2. What does the value of (int)"string" actually represent?

  • Why does (int)(".c" - __FILE__) even work?

idk but here's another example:

printf("%i", (int)".c");
printf("%i", (int)__FILE__);
printf("%i", (int)(".c" - __FILE__));
printf("%i", (int)(__FILE__ - ".c"));
printf("%./*i", (int)(".c" - __FILE__), (int)__FILE__);
printf("%./*i", (int)(".c" - __FILE__), (int)("c" - __FILE__));

output
---------------------
(int) ".c"= 4357629
(int) __FILE__= 4357620
(int) (".c" - __FILE__) : 9
(int) (__FILE__ - ".c"): -9
(int with precision specified) __FILE__ : 004357620
(int with precision specified) (".c" - __FILE__): 000000009 
$

3. Is printf actually working?

Assuming it does, probably:

printf("%.*s",(int)(".c" - __FILE__), __FILE__)
    width = (int)(".c" - __FILE__)   
    specifier/str = __FILE__

printf prints out __FILE__ as a string of width (".c" - __FILE__) (two characters less)


Solution

  • There are three things happening in your examples.

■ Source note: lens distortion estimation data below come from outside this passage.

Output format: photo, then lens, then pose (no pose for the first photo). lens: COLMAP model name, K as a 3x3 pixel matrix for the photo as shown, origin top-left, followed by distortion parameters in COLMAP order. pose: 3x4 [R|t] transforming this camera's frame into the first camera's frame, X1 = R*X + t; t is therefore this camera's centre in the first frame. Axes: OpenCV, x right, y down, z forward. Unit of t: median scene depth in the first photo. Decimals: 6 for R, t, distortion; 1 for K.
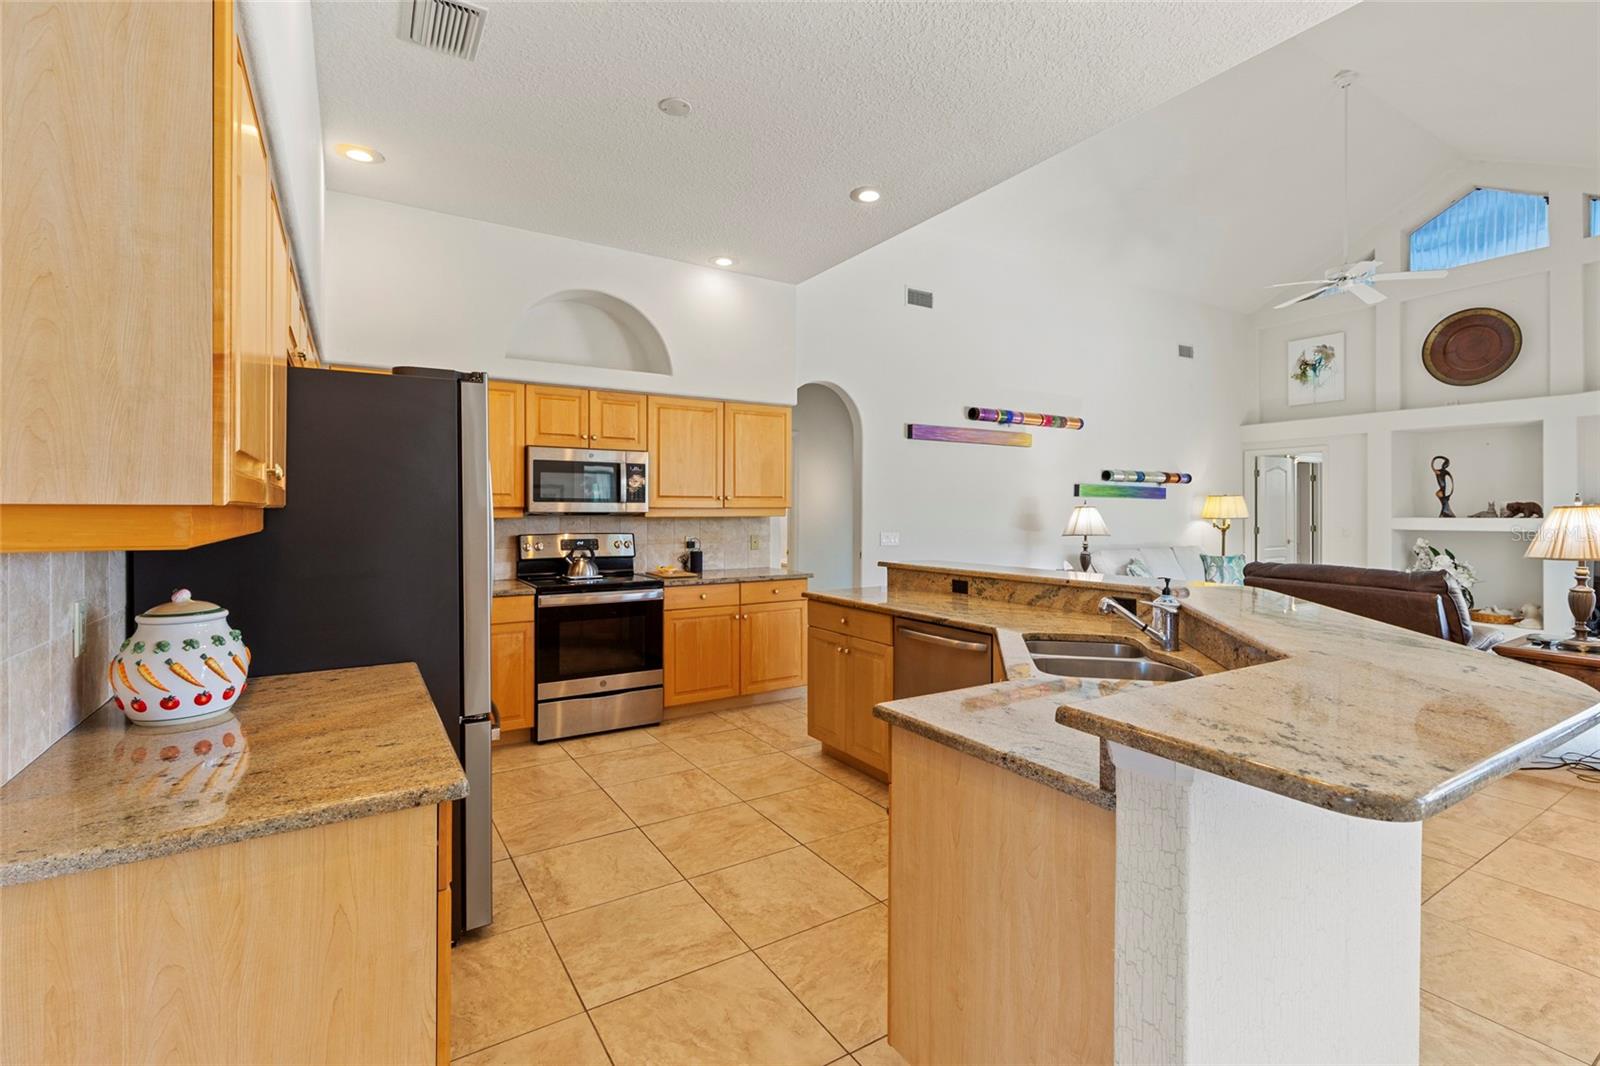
lens RADIAL K [[725.2, 0, 813.4], [0, 725.2, 509.5], [0, 0, 1]] dist [0.006681, -0.001233]
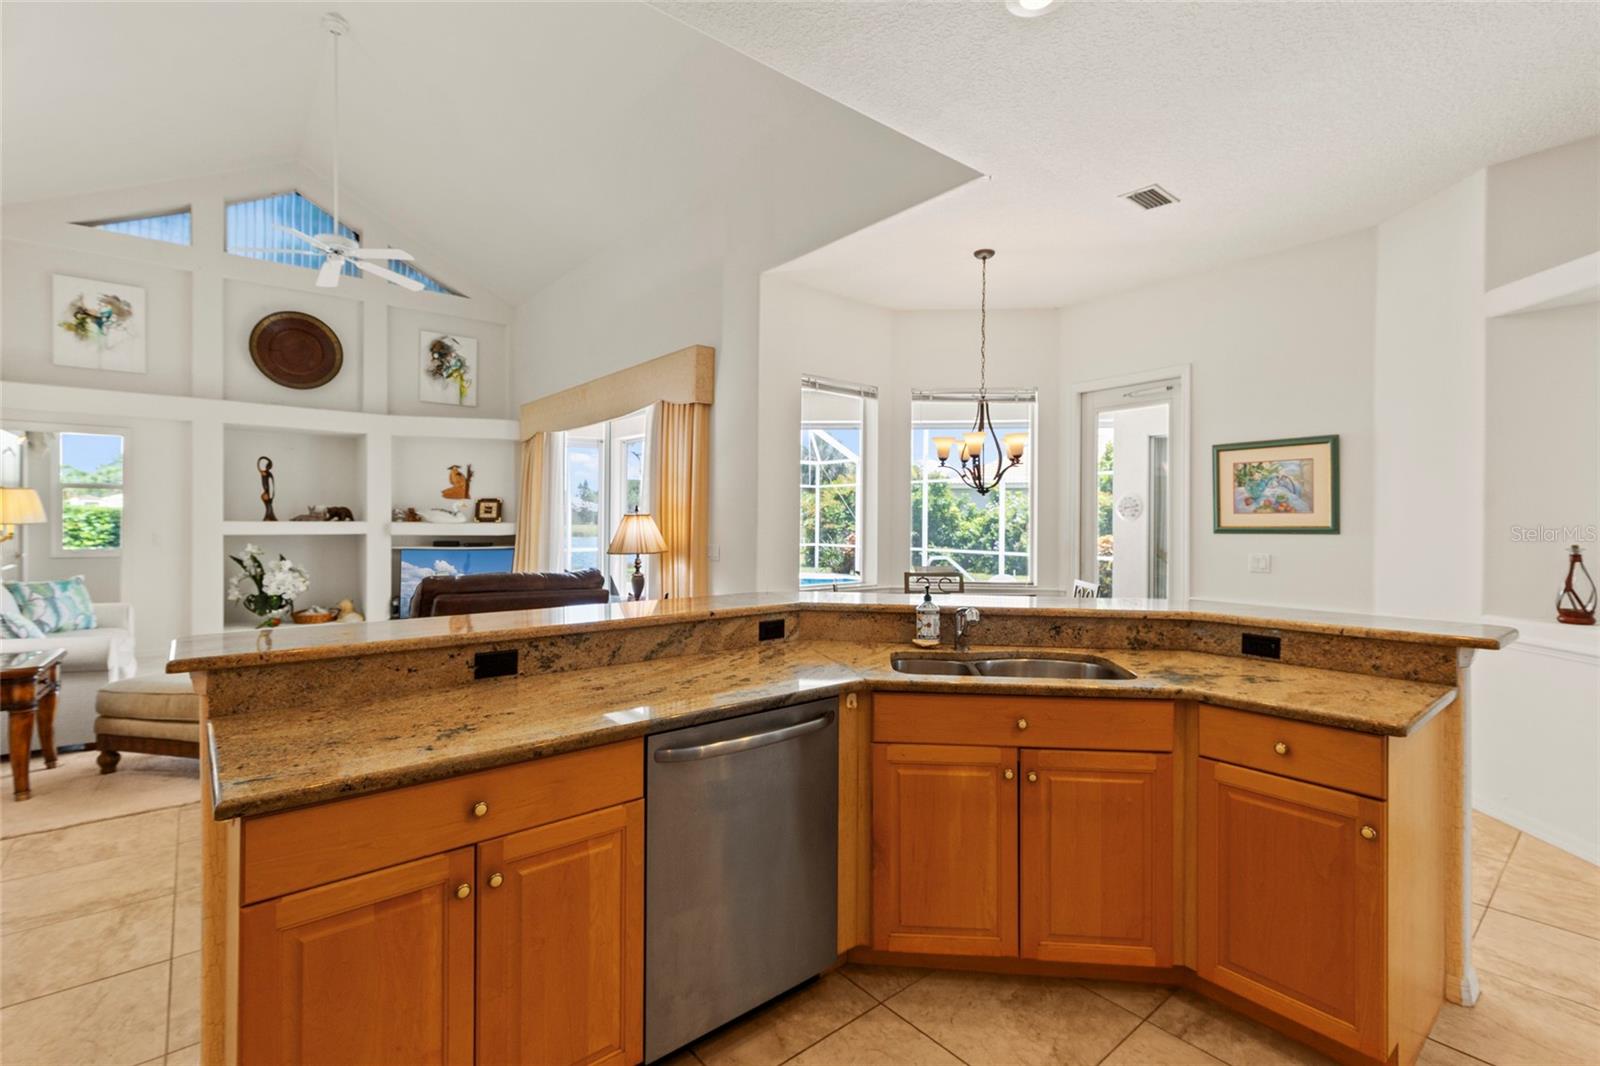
lens RADIAL K [[725.2, 0, 804.3], [0, 725.2, 528.3], [0, 0, 1]] dist [0.006681, -0.001233]
pose [[-0.123565, -0.014998, 0.992223, -0.231431], [-0.010000, 0.999854, 0.013868, -0.000070], [-0.992286, -0.008208, -0.123697, 0.573872]]
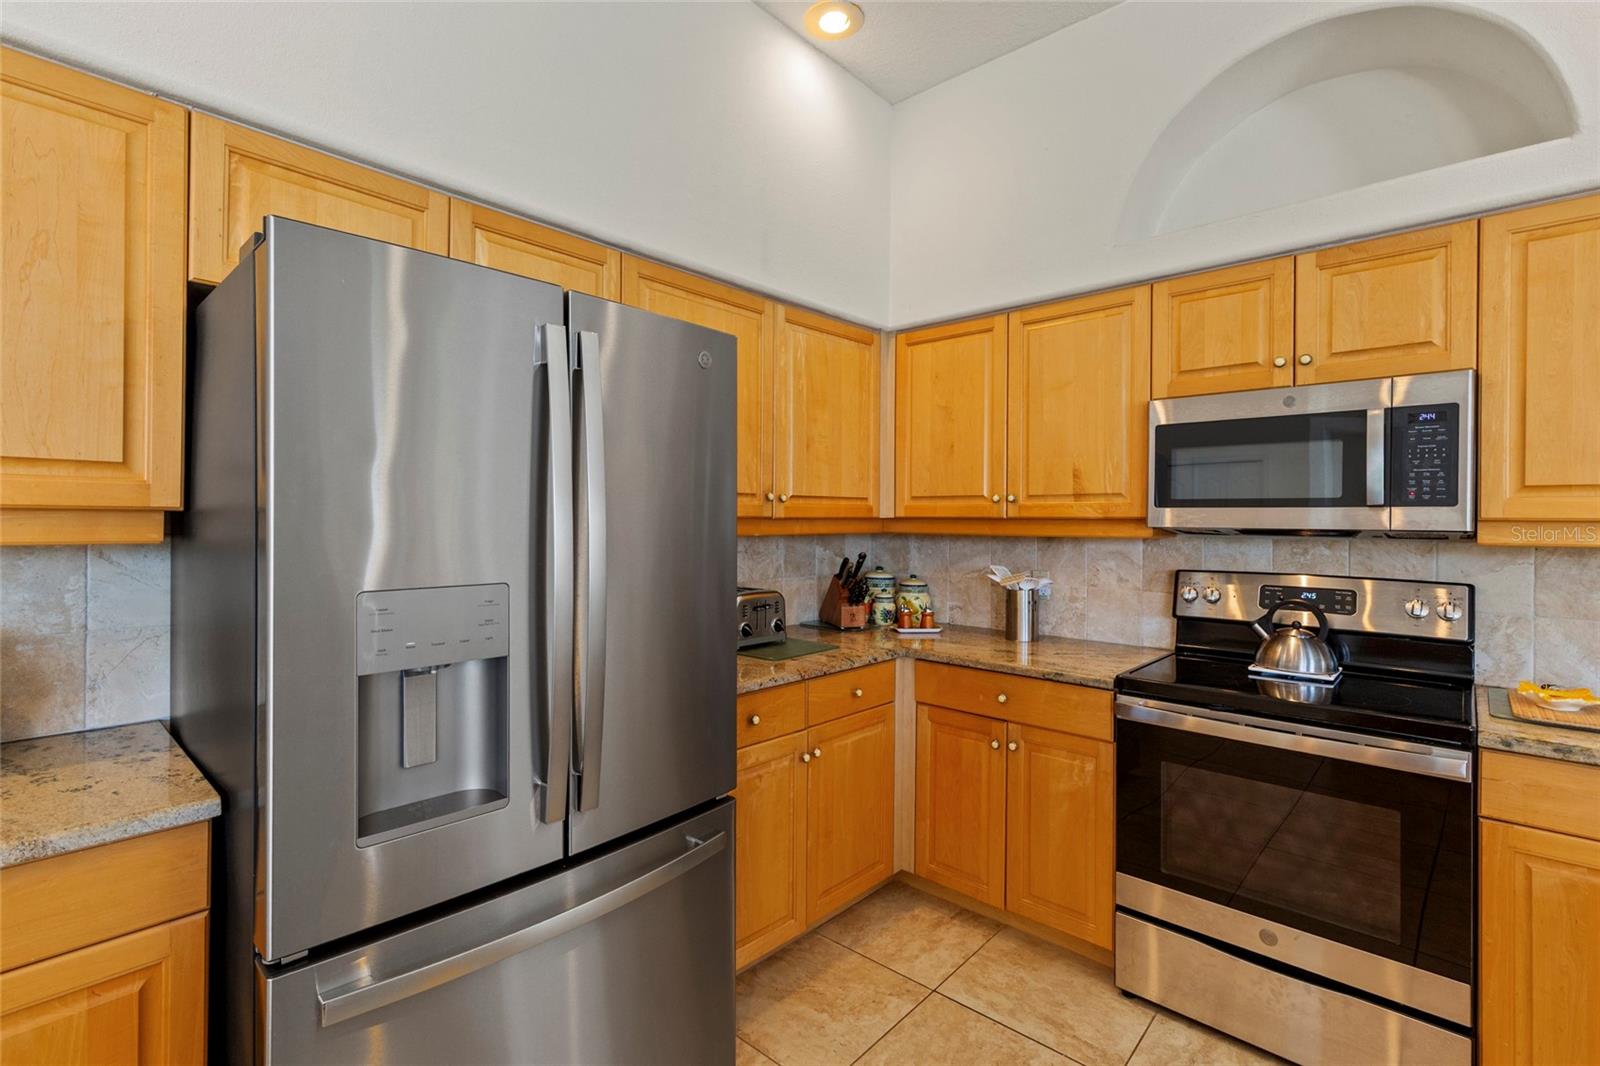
lens RADIAL K [[725.2, 0, 808.7], [0, 725.2, 521.0], [0, 0, 1]] dist [0.006681, -0.001233]
pose [[0.270833, 0.000374, -0.962626, 0.033033], [-0.007062, 0.999974, -0.001598, 0.001383], [0.962600, 0.007231, 0.270829, 0.478686]]
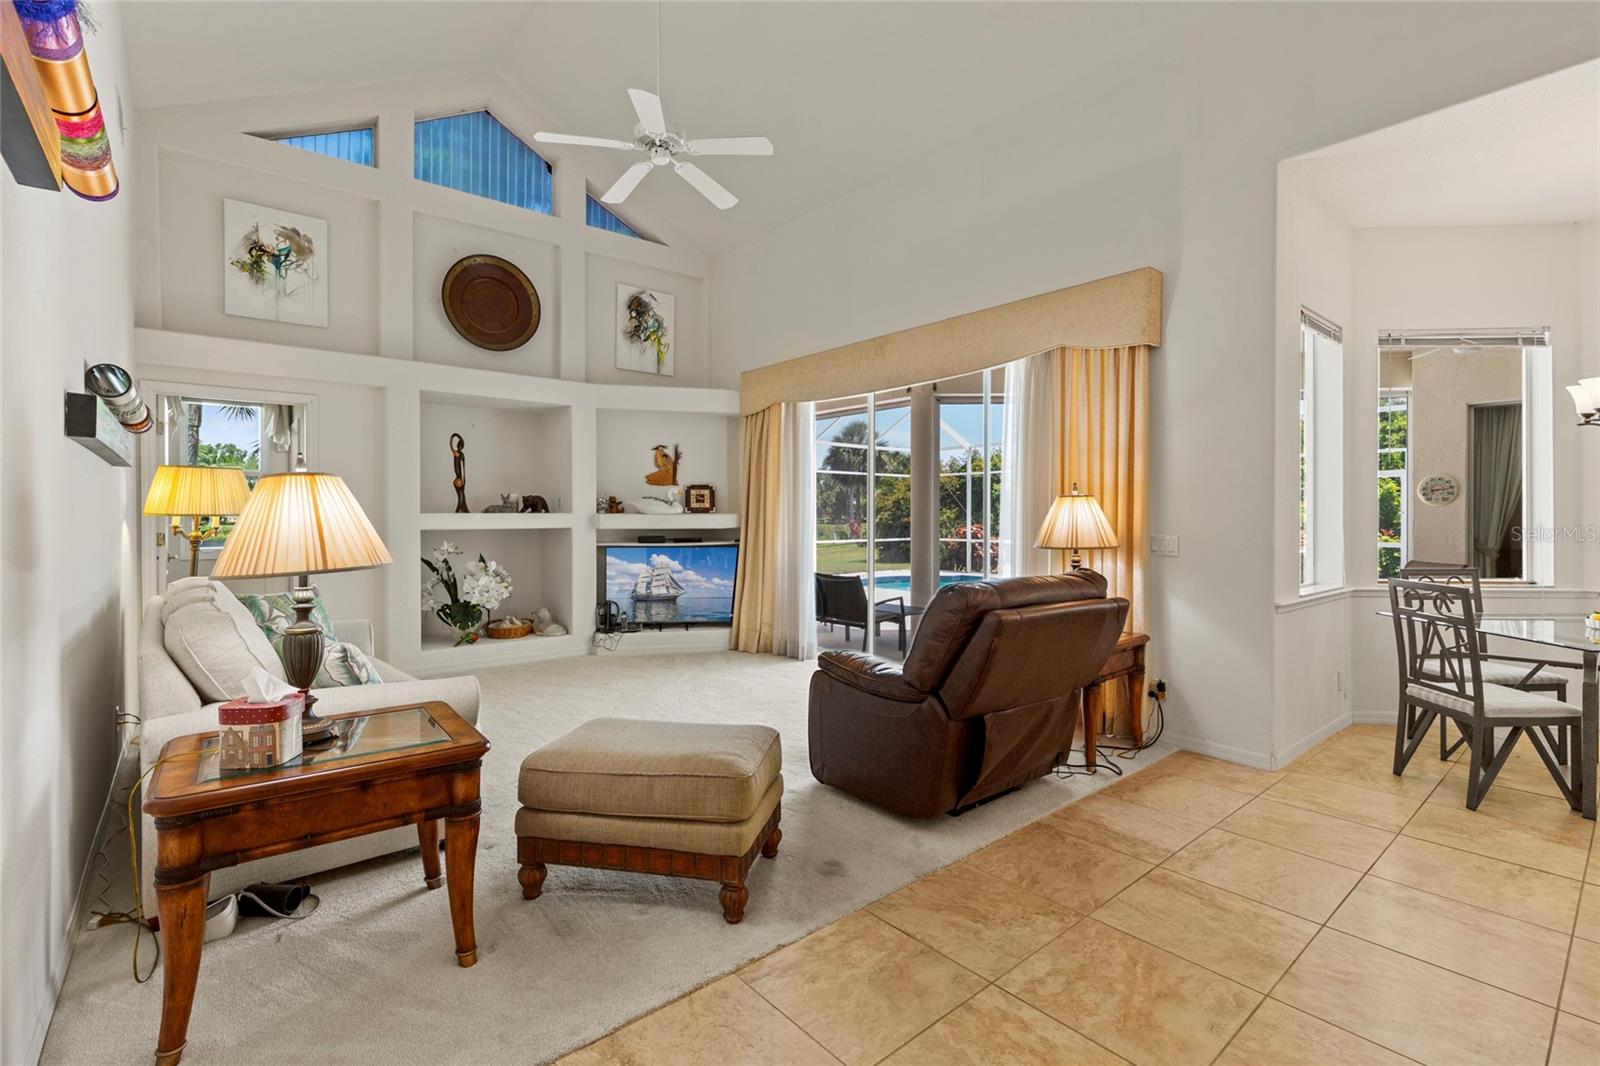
lens RADIAL K [[725.2, 0, 801.0], [0, 725.2, 527.2], [0, 0, 1]] dist [0.006681, -0.001233]
pose [[-0.134303, -0.019238, 0.990754, 0.063305], [-0.002148, 0.999815, 0.019123, 0.014372], [-0.990938, 0.000440, -0.134319, 1.017602]]
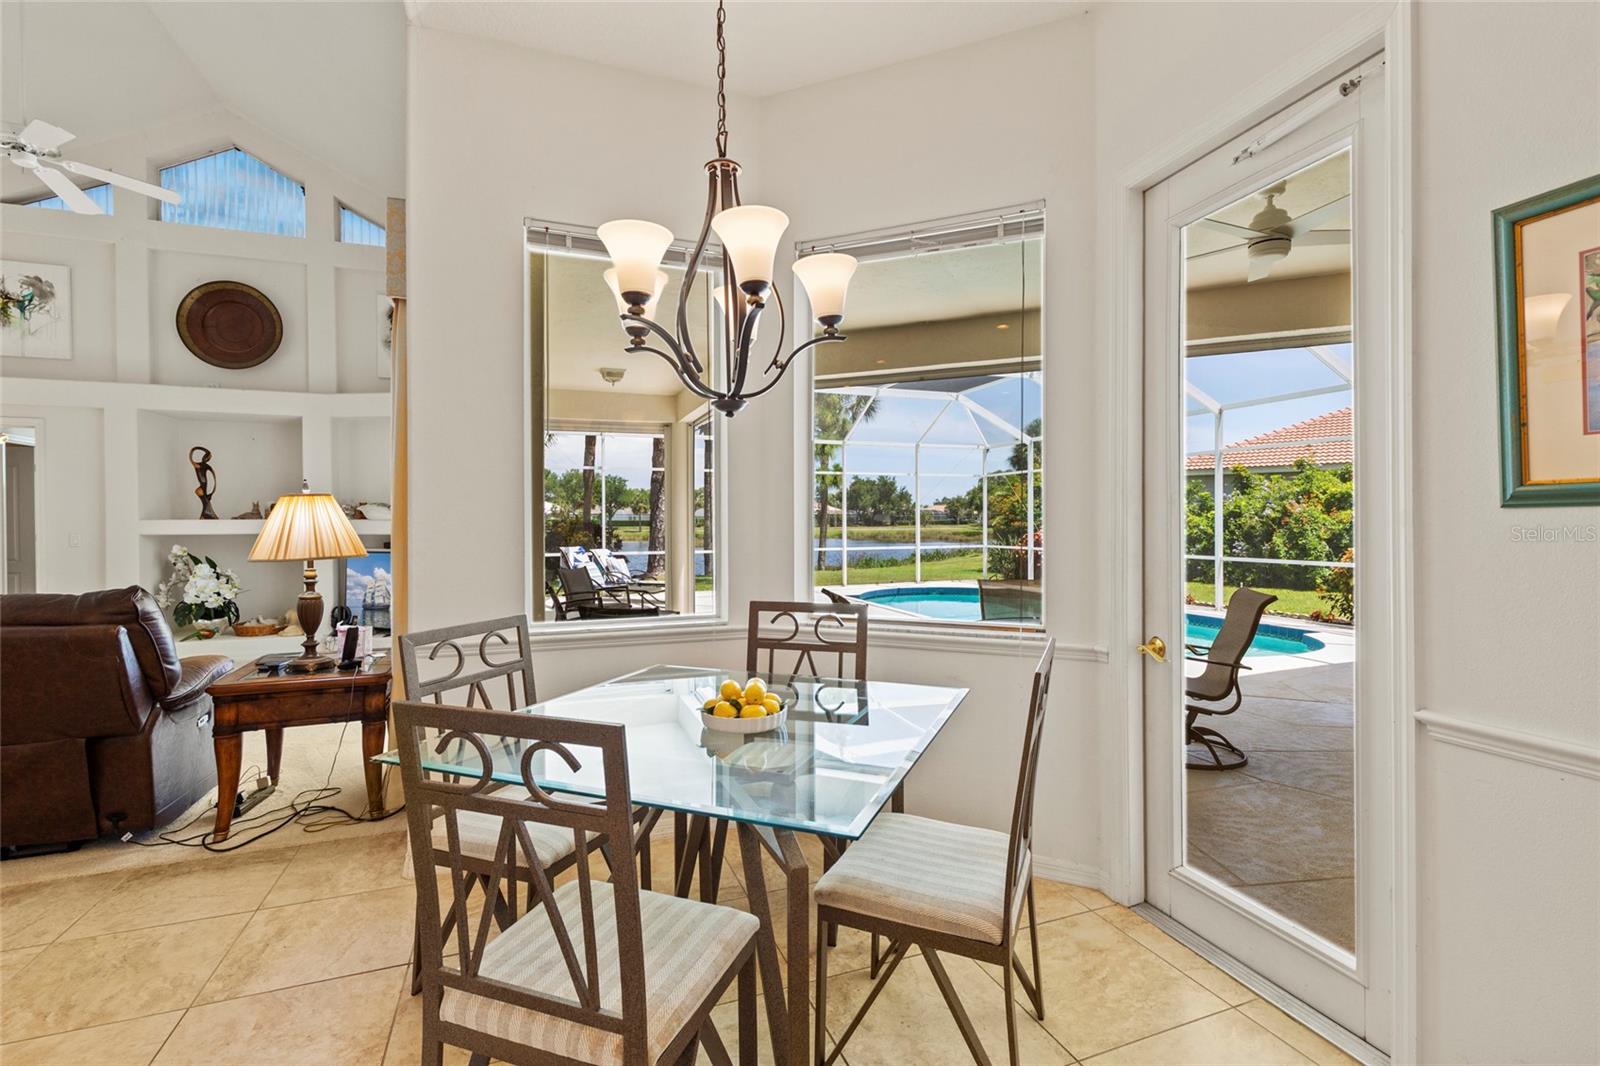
lens RADIAL K [[725.2, 0, 808.3], [0, 725.2, 527.6], [0, 0, 1]] dist [0.006681, -0.001233]
pose [[0.204699, -0.012189, 0.978749, 0.243235], [0.002149, 0.999926, 0.012003, 0.016039], [-0.978823, -0.000354, 0.204710, 0.187210]]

    Firstly in C pointer arithmetic rules are such that two pointers may be subtracted to yield the difference in address between the two pointers. So for example:

    char test[2] ;
    char* t1 = &test[0] ;
    char* t2 = &test[1] ;
    ptrdiff_t d = t2 - t1  ; // d == 1
    

    Where ptrdiff_t is an integer type capable of holding the difference between any two pointers. Casting to int is potentially erroneous, as for a 32 bit int it will span only 2Gb - as such the error is unlikely.

    The second thing happening is that a string literal such as "word" when used in an expression is a pointer to the string content.

    And the third thing happening is that your linker has performed duplicate string elimination. It has exhaustively searched your code for string literals that are identical and replaced them with a single pointer. This part of your observation is implementation dependent and may not hold for all toolchains, or even the same toolchain with different compiler/linker settings.

    The built-in macro __FILE__ is a string literal containing the name of the sourcefile in which it is instantiated. In the example:

    (int)(".c" - __FILE__)
    

    __FILE__ == "filename.c" and the linker finds the duplicate ".c" within that (it must be at the end because the nul terminator must match). So the difference between the two pointer values is 8 ( the length of "filename"). So the statement:

    printf("%.*s\n", (int)(".c" - __FILE__), __FILE__);
    

    prints the first 8 characters of the string "filename.c" which is "filename".

    Something more complicated is happening with:

    (int)("word" - "rd") = 6273
    (int)("rd" - "word") = -6273
    (int)("word" - "  rd") = -5
    (int)("  rd" - "word") = -5 
    

    In the first and second cases, you might from the first __FILE__ example expect -2 and 2 respectively, however that might occur except that in this case the linker may have matched the "rd" with the end of the " rd" string rather then with the end of "word". The linker behaviour is implementation defined and non-deterministic. The results are likely to vary for example if you removed the third and fourth expressions so that the string literals no longer existed. Strings from entirely different link modules may be referenced.

    The point is that you cannot rely on this entirely undefined/implementation behaviour (the string elimination that is - the pointner arithmetic, and literal string pointer behaviour is well defined). It is interesting as an examination of linker behaviour, but is not useful as a programming technique.